Small Businesses Leading the Way in Clean Energy Innovation

By Andrea Buffa in Apollo News Service, February 10 2010

Internet giant Google is the poster child for demonstrating that revolutionary technologies can be developed by a small number of people on a limited budget. The company, whose name is now a household word and whose net profits exceeded $6 billion last year, was incorporated in a garage by Stanford Ph.D. students who were doing a dissertation on search engine development.

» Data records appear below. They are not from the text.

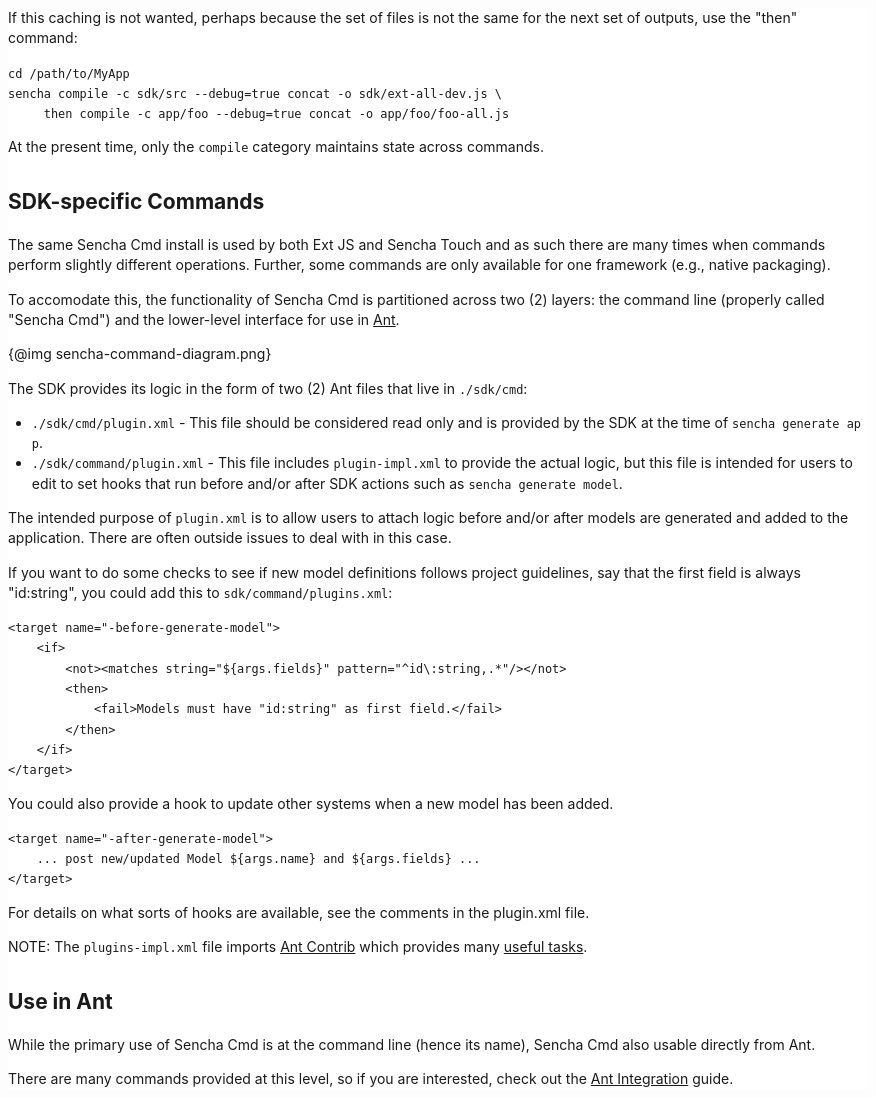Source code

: If this caching is not wanted, perhaps because the set of files is not the same for the
next set of outputs, use the "then" command:

    cd /path/to/MyApp
    sencha compile -c sdk/src --debug=true concat -o sdk/ext-all-dev.js \
         then compile -c app/foo --debug=true concat -o app/foo/foo-all.js

At the present time, only the `compile` category maintains state across commands.

## SDK-specific Commands

The same Sencha Cmd install is used by both Ext JS and Sencha Touch and as such there
are many times when commands perform slightly different operations. Further, some commands
are only available for one framework (e.g., native packaging).

To accomodate this, the functionality of Sencha Cmd is partitioned across two (2) layers:
the command line (properly called "Sencha Cmd") and the lower-level interface for use
in [Ant](http://ant.apache.org/).

{@img sencha-command-diagram.png}

The SDK provides its logic in the form of two (2) Ant files that live in `./sdk/cmd`:

 * `./sdk/cmd/plugin.xml` - This file should be considered read only and is
   provided by the SDK at the time of `sencha generate app`.
 * `./sdk/command/plugin.xml` - This file includes `plugin-impl.xml` to provide the actual
   logic, but this file is intended for users to edit to set hooks that run before and/or
   after SDK actions such as `sencha generate model`.

The intended purpose of `plugin.xml` is to allow users to attach logic before and/or after
models are generated and added to the application. There are often outside issues to deal
with in this case.

If you want to do some checks to see if new model definitions follows project guidelines,
say that the first field is always "id:string", you could add this to
`sdk/command/plugins.xml`:

    <target name="-before-generate-model">
        <if>
            <not><matches string="${args.fields}" pattern="^id\:string,.*"/></not>
            <then>
                <fail>Models must have "id:string" as first field.</fail>
            </then>
        </if>
    </target>

You could also provide a hook to update other systems when a new model has been added.

    <target name="-after-generate-model">
        ... post new/updated Model ${args.name} and ${args.fields} ...
    </target>

For details on what sorts of hooks are available, see the comments in the plugin.xml file.

NOTE: The `plugins-impl.xml` file imports [Ant Contrib](http://ant-contrib.sourceforge.net/)
which provides many [useful tasks](http://ant-contrib.sourceforge.net/tasks/tasks/index.html).

## Use in Ant

While the primary use of Sencha Cmd is at the command line (hence its name), Sencha Cmd
also usable directly from Ant.

There are many commands provided at this level, so if you are interested, check out the
[Ant Integration](#/guide/command_ant) guide.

In the world of clean energy, no one knows yet which companies will be the equivalents of Google, creating the technological breakthroughs that will change the course of U.S. energy history. But the Department of Energy is trying to ensure that at least some companies get a leg up in their efforts to win that coveted title. In November 2009, the DOE awarded 125 grants of up to $150,000 each to more than 100 small businesses that are working to develop new technologies to decrease carbon pollution and increase energy efficiency. “Small businesses are drivers of innovation and are crucial to the development of a competitive clean energy U.S. economy,” said U.S. Energy Secretary Steven Chu in the DOE’s announcement of the awards.

The funding for the awards, which totaled more than $18 million, was made available through the American Recovery and Reinvestment Act (ARRA). The ARRA funding augmented two existing programs called Small Business Innovation Research (SBIR) and Small Business Technology Transfer (STTR) through which federal agencies with large research and development budgets, like the Departments of Energy and Defense and the National Institutes of Health, set aside a small fraction of their funding to go toward competitive grants for small businesses.